• Provided text:
▬▬▬▬▬▬
A controller is described as an active controller or an inactive controller. That is, when a controller sets a dual mode portable terminal to operate in a corresponding mode, the controller is an active controller. In an exemplary embodiment of the present invention, it is assumed that the controller of the dual mode portable terminal includes a CDMA chip (1st controller) and a GSM chip (2nd controller). For example, if the dual mode portable terminal is set to a CDMA mode, the 1st controller performing CDMA-related operations is an active controller. Similarly, if the dual mode portable terminal is set to a GSM mode, the 2nd controller performing GSM-related operations is an active controller. On the other hand, the other controller, not set to active, is an inactive controller.
Hereinafter, exemplary embodiments of the present invention will be described in detail with reference to the accompanying drawings.
FIG. 1 is a schematic view illustrating a dual mode terminal according to an exemplary embodiment of the present invention. FIG. 2 is a schematic block diagram illustrating a 1st controller and 2nd controller according to an exemplary embodiment of the present invention.
▬▬▬▬▬▬
• Recorded information:
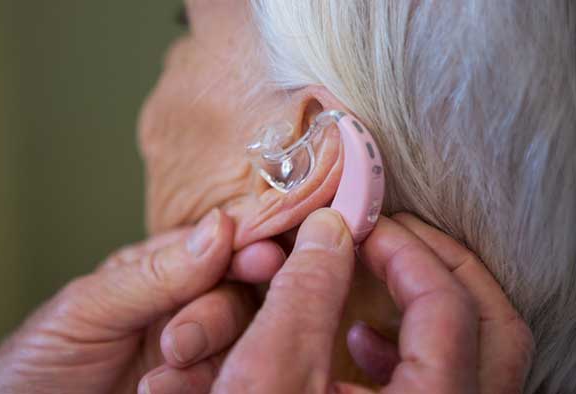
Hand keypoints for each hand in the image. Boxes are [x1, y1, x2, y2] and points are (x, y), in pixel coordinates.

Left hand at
▬▬▬▬▬▬
• Exercise tasks:
a) From the dual mode terminal text, list every sentence that contains the phrase "exemplary embodiment" in singular or plural form.
b) Copy the part of the dual mode terminal text that opens with the words containing "A controller is" and closes with "is an inactive controller.".

• Per-task answers:
a)
- In an exemplary embodiment of the present invention, it is assumed that the controller of the dual mode portable terminal includes a CDMA chip (1st controller) and a GSM chip (2nd controller).
- Hereinafter, exemplary embodiments of the present invention will be described in detail with reference to the accompanying drawings.
- FIG. 1 is a schematic view illustrating a dual mode terminal according to an exemplary embodiment of the present invention.
- FIG. 2 is a schematic block diagram illustrating a 1st controller and 2nd controller according to an exemplary embodiment of the present invention.

b)
A controller is described as an active controller or an inactive controller. That is, when a controller sets a dual mode portable terminal to operate in a corresponding mode, the controller is an active controller. In an exemplary embodiment of the present invention, it is assumed that the controller of the dual mode portable terminal includes a CDMA chip (1st controller) and a GSM chip (2nd controller). For example, if the dual mode portable terminal is set to a CDMA mode, the 1st controller performing CDMA-related operations is an active controller. Similarly, if the dual mode portable terminal is set to a GSM mode, the 2nd controller performing GSM-related operations is an active controller. On the other hand, the other controller, not set to active, is an inactive controller.